RFID tag performance is traditionally evaluated based on read range. But another factor plays just as big of a role and is often overlooked: bandwidth.

Most sellers and users of RFID tags only characterize tag performance by one factor: read range. There are situations where it makes since for read range to be a shorthand for tag performance. But response bandwidth that can have a significant effect on a tag’s performance in real world applications. Overlooking it can cost you read range and performance.

RFID Frequency Bands

RFID readers in North America operate in the 902-928 MHz frequency band. The readers ‘frequency hop’ within this band, changing frequencies at random. The purpose of this hopping is to avoid interference with other readers in the vicinity.

Frequency bandwidth is the ability of a component to respond to signals at a variety of frequencies. The figure below illustrates this idea. The greater the bandwidth, f2-f1 , the more frequencies to which the system can respond.

The interaction between this frequency hopping and the tag response bandwidth has an effect on real world applications.
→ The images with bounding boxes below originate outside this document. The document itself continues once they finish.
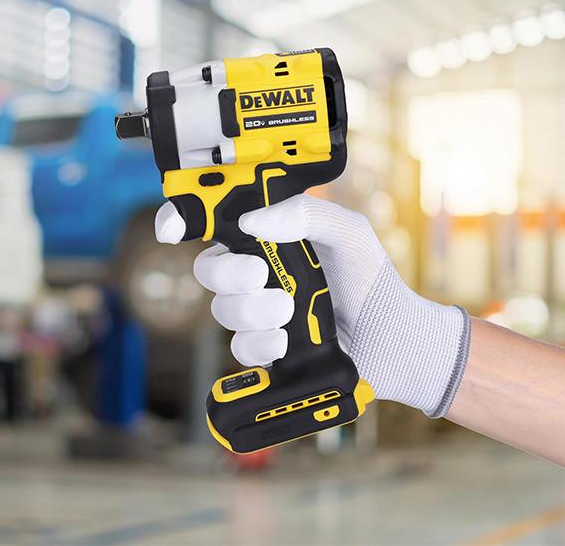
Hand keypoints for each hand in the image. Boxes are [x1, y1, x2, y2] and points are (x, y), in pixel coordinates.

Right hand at [158, 195, 469, 416]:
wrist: (392, 336)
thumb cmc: (372, 280)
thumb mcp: (349, 234)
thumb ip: (306, 215)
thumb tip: (252, 221)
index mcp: (272, 240)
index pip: (218, 225)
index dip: (186, 221)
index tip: (171, 228)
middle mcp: (260, 275)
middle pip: (209, 270)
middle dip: (228, 274)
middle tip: (261, 276)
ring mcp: (261, 313)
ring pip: (222, 311)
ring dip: (251, 311)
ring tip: (288, 312)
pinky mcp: (267, 349)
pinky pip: (239, 349)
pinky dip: (257, 345)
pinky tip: (282, 343)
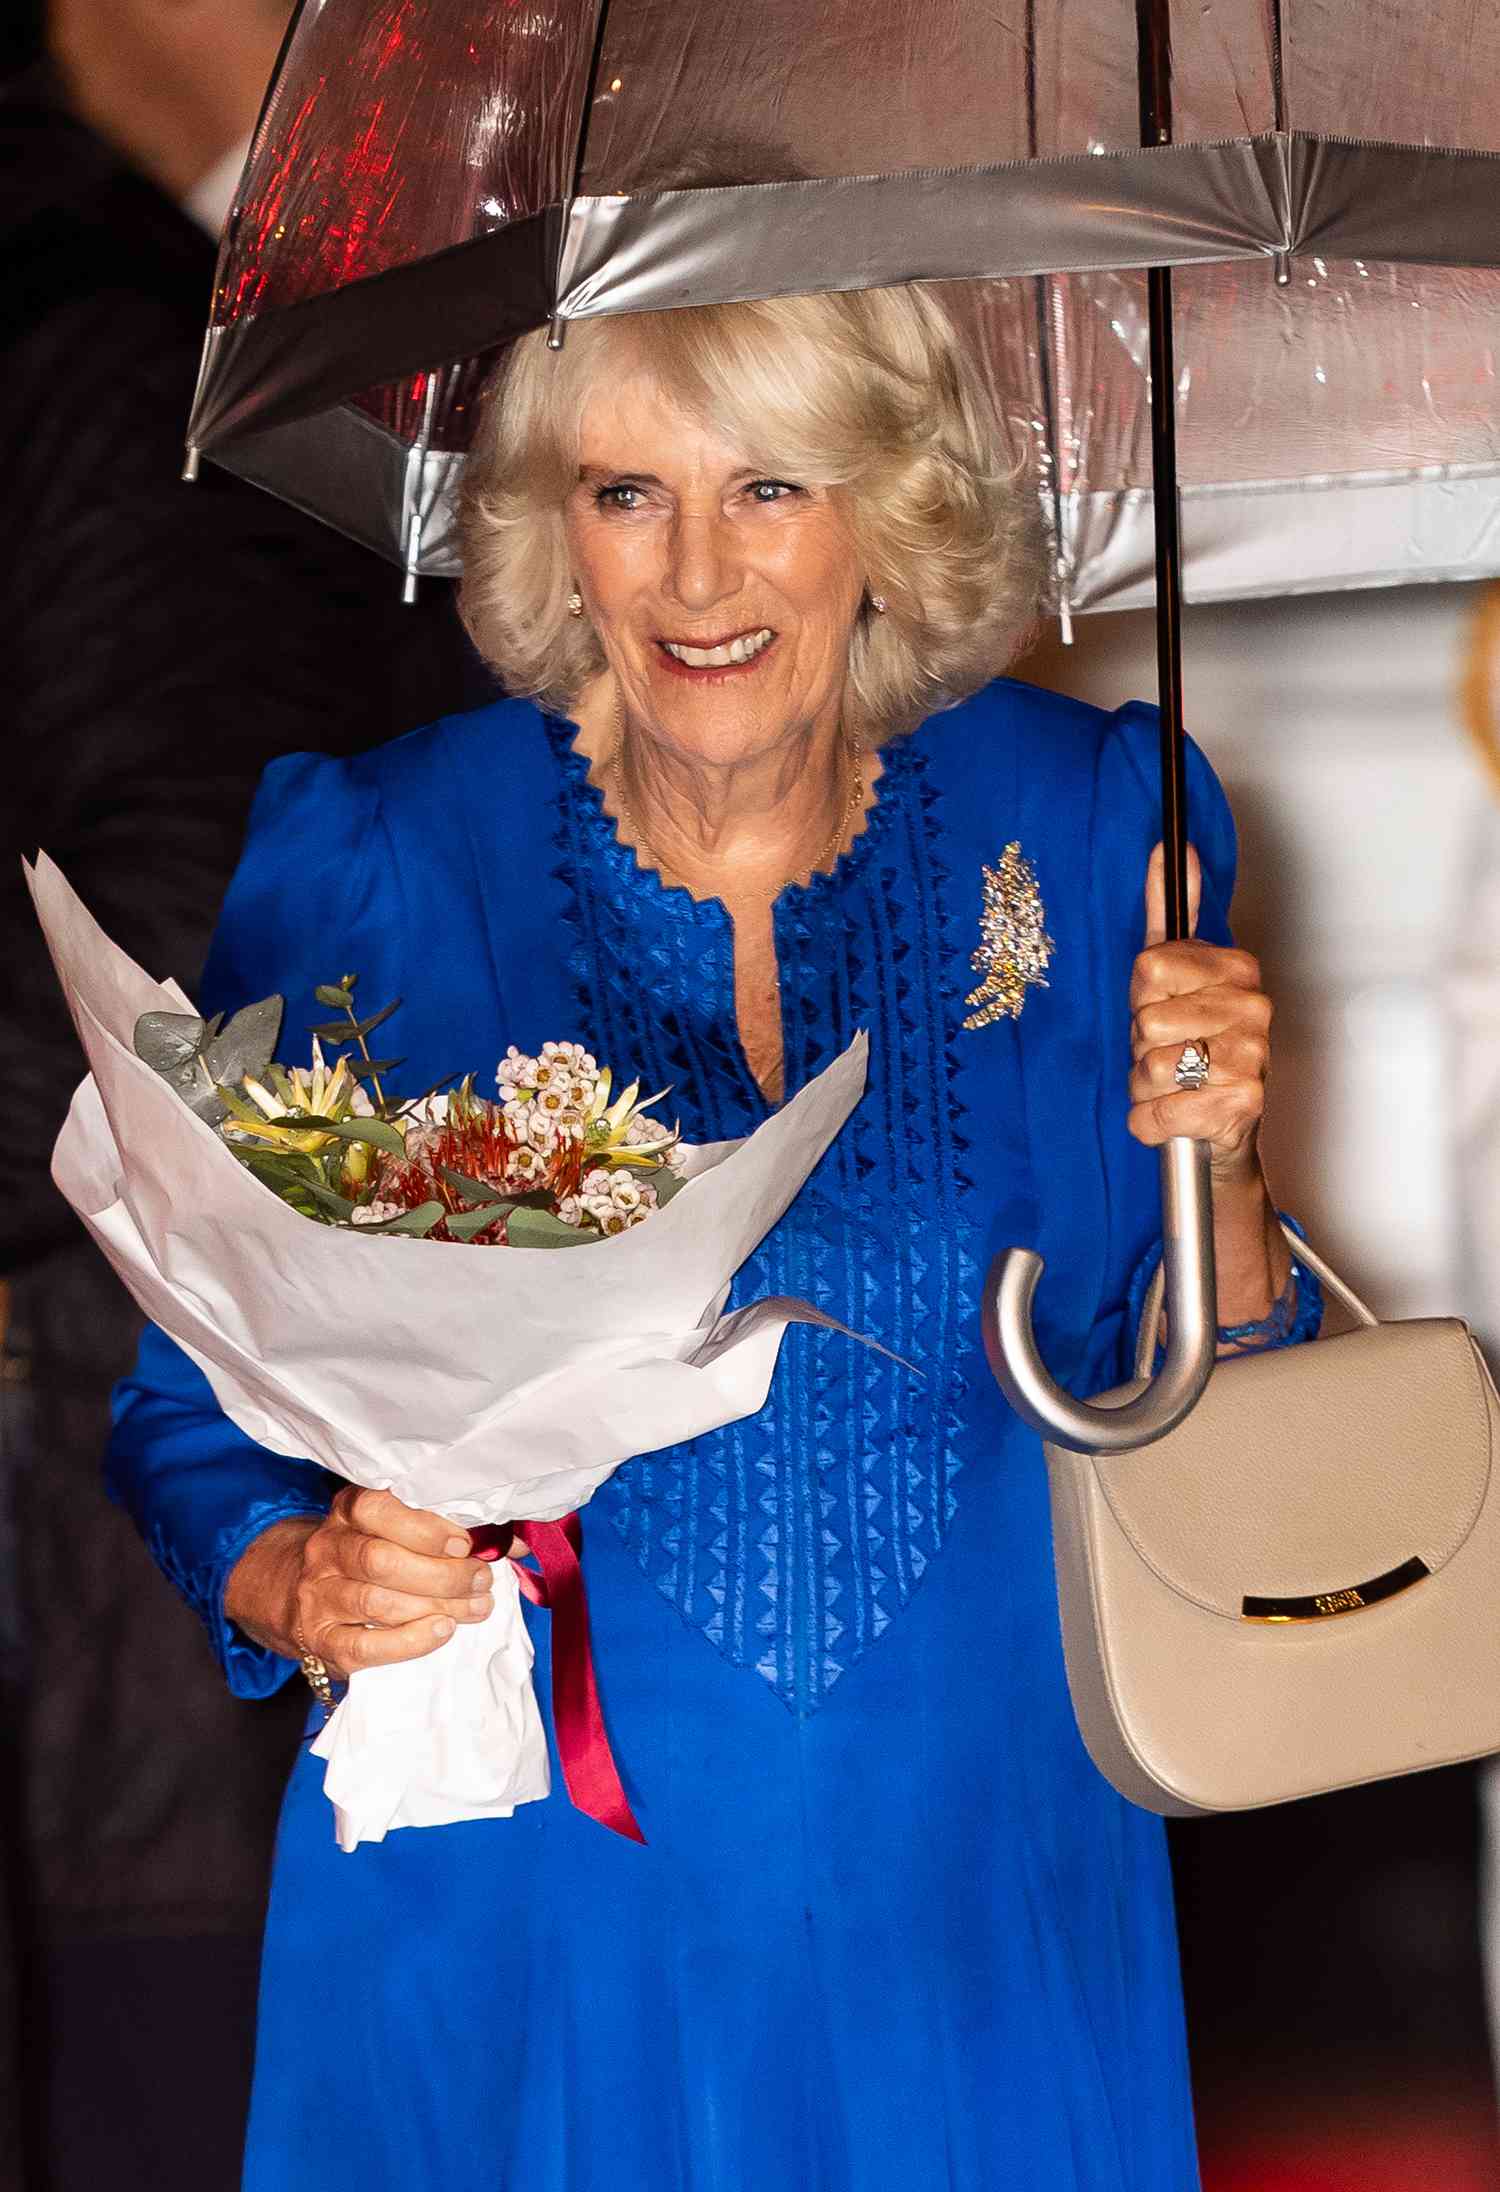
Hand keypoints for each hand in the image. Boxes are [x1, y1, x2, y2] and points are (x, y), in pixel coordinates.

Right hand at [224, 1489, 516, 1675]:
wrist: (288, 1588)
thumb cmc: (362, 1552)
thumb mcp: (390, 1527)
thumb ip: (448, 1530)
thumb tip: (514, 1543)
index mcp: (347, 1512)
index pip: (376, 1509)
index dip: (423, 1526)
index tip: (465, 1541)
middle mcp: (327, 1550)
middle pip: (381, 1560)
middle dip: (441, 1573)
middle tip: (480, 1580)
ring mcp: (320, 1596)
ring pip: (376, 1602)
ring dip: (434, 1606)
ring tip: (475, 1607)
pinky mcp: (320, 1640)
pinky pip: (364, 1646)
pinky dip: (408, 1642)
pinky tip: (441, 1631)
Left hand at [1127, 843, 1271, 1185]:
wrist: (1224, 1130)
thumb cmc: (1195, 1049)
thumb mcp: (1178, 975)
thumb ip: (1170, 910)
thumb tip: (1170, 847)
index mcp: (1236, 969)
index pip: (1148, 969)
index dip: (1141, 999)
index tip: (1164, 1009)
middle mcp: (1253, 1008)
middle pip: (1145, 1021)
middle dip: (1141, 1045)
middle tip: (1169, 1053)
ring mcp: (1252, 1057)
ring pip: (1148, 1067)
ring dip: (1144, 1086)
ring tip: (1172, 1085)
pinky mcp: (1242, 1105)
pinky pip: (1155, 1112)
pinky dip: (1150, 1124)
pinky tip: (1174, 1116)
Mount on metal tags, in particular.

Graph illustrating RFID frequency bandwidth

How Frequency Impacts Performance

Passive RFID tags are designed to gather energy and respond to query signals from a reader, known as the reader-talk-first protocol. In the context of RFID, wider bandwidth implies more uniform read distance in the operating frequency band.
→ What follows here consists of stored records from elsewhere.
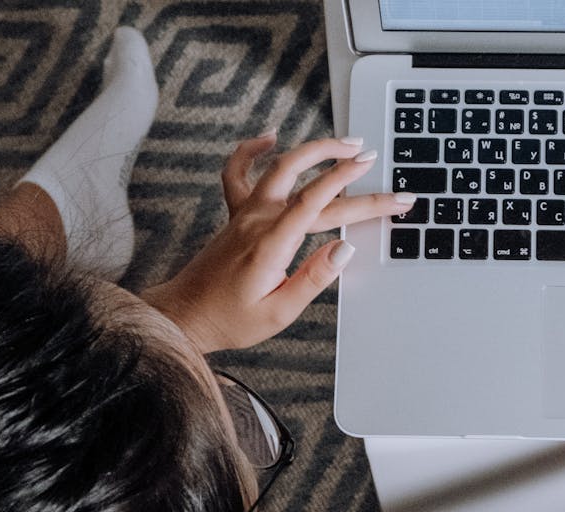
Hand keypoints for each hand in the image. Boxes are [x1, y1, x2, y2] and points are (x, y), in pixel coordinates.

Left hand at [143, 132, 414, 352]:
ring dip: (312, 150)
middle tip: (372, 158)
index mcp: (272, 245)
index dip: (353, 188)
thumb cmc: (230, 319)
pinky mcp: (235, 215)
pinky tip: (269, 138)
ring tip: (343, 144)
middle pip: (308, 183)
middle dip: (346, 168)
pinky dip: (250, 150)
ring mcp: (244, 214)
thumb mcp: (280, 311)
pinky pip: (238, 173)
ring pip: (279, 167)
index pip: (318, 203)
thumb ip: (314, 278)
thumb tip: (345, 249)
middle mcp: (257, 221)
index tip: (379, 181)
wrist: (185, 316)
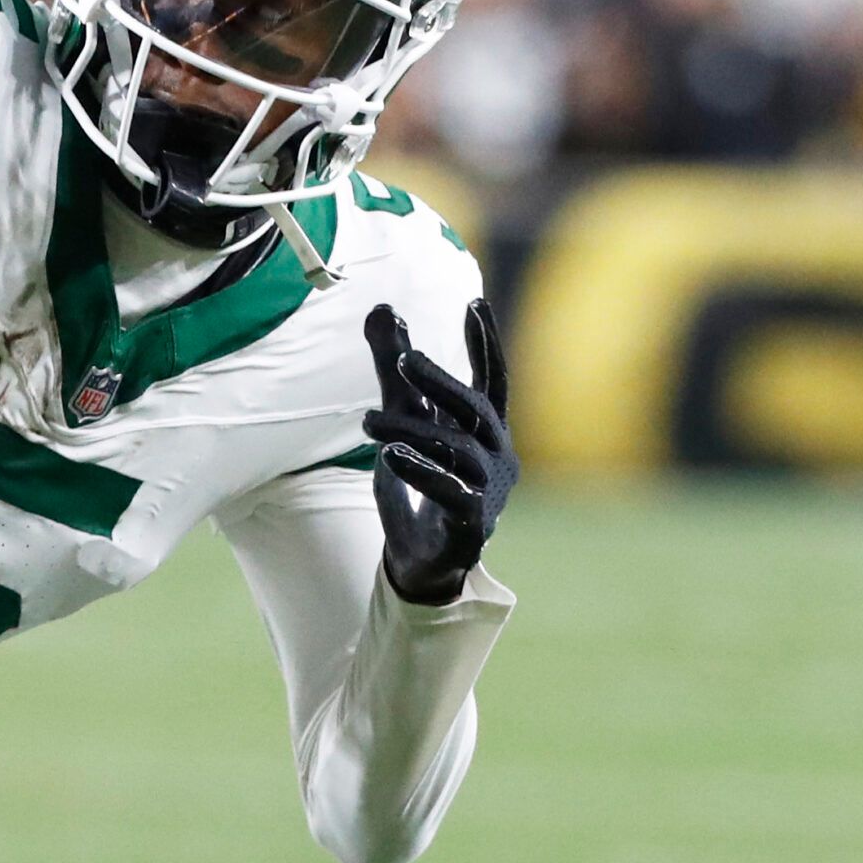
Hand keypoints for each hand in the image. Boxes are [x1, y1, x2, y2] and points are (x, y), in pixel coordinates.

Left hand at [361, 300, 518, 604]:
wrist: (422, 560)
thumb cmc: (420, 482)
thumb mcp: (402, 420)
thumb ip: (393, 371)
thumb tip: (383, 308)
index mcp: (486, 431)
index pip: (492, 380)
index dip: (484, 343)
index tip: (473, 302)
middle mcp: (496, 457)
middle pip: (475, 410)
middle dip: (441, 381)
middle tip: (402, 361)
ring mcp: (489, 492)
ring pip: (456, 450)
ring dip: (411, 430)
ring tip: (366, 421)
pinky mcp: (472, 525)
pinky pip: (452, 493)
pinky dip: (422, 471)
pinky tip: (390, 455)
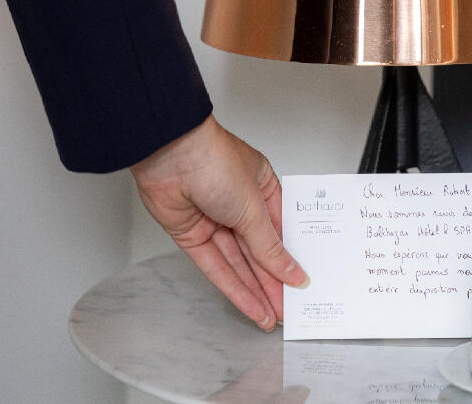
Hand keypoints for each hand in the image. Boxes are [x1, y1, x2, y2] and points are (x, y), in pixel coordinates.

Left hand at [130, 115, 307, 330]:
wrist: (169, 155)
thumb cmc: (214, 161)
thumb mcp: (253, 207)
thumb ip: (270, 247)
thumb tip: (292, 272)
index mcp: (261, 186)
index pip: (280, 229)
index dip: (291, 257)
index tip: (303, 283)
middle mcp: (238, 203)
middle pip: (259, 250)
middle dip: (274, 280)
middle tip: (290, 309)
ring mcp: (214, 220)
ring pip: (239, 262)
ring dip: (256, 290)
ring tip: (273, 316)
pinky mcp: (192, 236)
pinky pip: (216, 267)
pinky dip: (233, 288)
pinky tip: (251, 306)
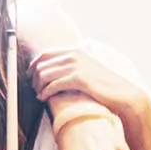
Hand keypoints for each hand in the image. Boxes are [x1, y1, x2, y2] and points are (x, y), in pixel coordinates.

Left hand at [30, 47, 150, 122]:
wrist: (121, 93)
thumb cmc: (101, 85)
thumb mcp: (84, 70)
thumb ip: (69, 66)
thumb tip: (48, 71)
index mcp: (75, 51)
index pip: (45, 54)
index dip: (33, 65)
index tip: (29, 76)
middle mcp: (74, 55)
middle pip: (41, 65)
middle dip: (34, 79)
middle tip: (35, 90)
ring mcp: (76, 66)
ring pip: (44, 75)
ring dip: (38, 86)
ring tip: (40, 95)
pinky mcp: (78, 78)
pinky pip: (52, 85)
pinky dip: (45, 93)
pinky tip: (44, 98)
Well designed, general purpose commercial RFID tags typically have excellent bandwidth characteristics when applied to cardboard or fabrics. Thus the tag response is almost uniform across the band. This fact has greatly eased the deployment of RFID systems to track movements of commercial inventory through supply chains.
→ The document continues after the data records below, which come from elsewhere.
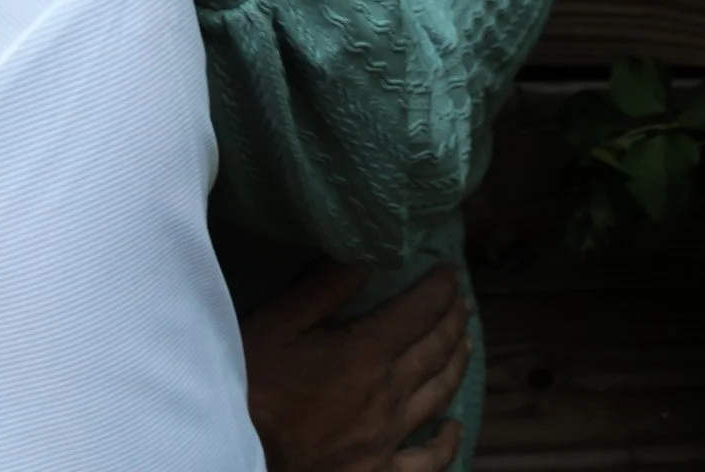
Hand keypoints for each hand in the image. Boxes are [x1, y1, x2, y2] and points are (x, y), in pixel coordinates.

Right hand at [241, 263, 468, 471]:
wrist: (244, 452)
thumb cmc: (255, 383)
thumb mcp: (279, 324)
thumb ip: (325, 290)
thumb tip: (366, 257)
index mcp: (366, 353)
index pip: (417, 312)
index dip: (438, 289)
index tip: (450, 271)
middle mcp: (389, 394)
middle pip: (435, 351)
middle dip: (452, 320)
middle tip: (463, 300)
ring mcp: (390, 439)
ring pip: (439, 396)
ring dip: (457, 365)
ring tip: (466, 343)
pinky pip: (429, 461)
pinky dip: (447, 443)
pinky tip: (456, 428)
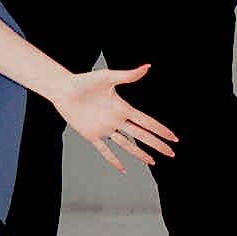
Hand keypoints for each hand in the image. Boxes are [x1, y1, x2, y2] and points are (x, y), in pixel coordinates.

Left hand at [51, 64, 174, 172]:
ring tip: (153, 162)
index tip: (174, 137)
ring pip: (127, 145)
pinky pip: (105, 150)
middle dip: (157, 144)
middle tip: (172, 153)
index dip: (160, 130)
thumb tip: (147, 66)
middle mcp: (116, 120)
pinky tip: (123, 169)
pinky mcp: (91, 135)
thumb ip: (128, 75)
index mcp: (122, 108)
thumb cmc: (84, 81)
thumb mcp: (108, 77)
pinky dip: (114, 160)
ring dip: (140, 154)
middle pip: (141, 135)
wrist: (63, 89)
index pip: (147, 122)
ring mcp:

The case is quite different for Mount on Metal (MoM) RFID tags. Rather than gathering energy from a propagating field in space, a MoM tag must gather energy from the reflected field close to the surface of the metal. This is accomplished by employing a resonant cavity with a dielectric core. The antenna is distributed on the surface and in the body of the tag.

However, there is a necessary trade-off that comes with a resonant cavity design. As the cavity becomes smaller, the number of modes, read bandwidth, is squeezed. This affect is significant because MoM tags are often deployed on objects with limited real-estate for mounting.

Another consideration is that MoM tags are typically used in close proximity to one another. The objects they attach to scatter radio waves and can create shadow read areas. These areas vary in space as a function of frequency. The result is that one tag may be shadowed at one frequency but not at another.

Read Range & Frequency: Real World Example

How does this relate to real world system performance? Consider the plot of read range as a function of frequency. It maps two commercially available MoM tags: a 13mm X 7mm ceramic tag and a 10mm X 5mm composite tag.

graph comparing performance of wide and narrow band tags

The ceramic tag shows a better read range over a few frequencies. But, it falls off for over more than half the band. At most frequencies, the ceramic tag has a lower read range than the composite tag.

In a real world environment, reading a collection of composite tags will be faster and more efficient as those tags are better configured to compensate for frequency hopping and shadowing effects.

Users that select the tag on the basis of read range, are likely to see slower and missed reads when reading high numbers of tags in high density environments.

Conclusion

It’s important that RFID users not over-simplify the tag selection process by an exclusive focus on read range. A tag’s response frequency affects the way the tag performs in real world applications. If the user wants to gather data reliably and quickly, it is likely that the bandwidth of the tags will be an important consideration in the tag selection process.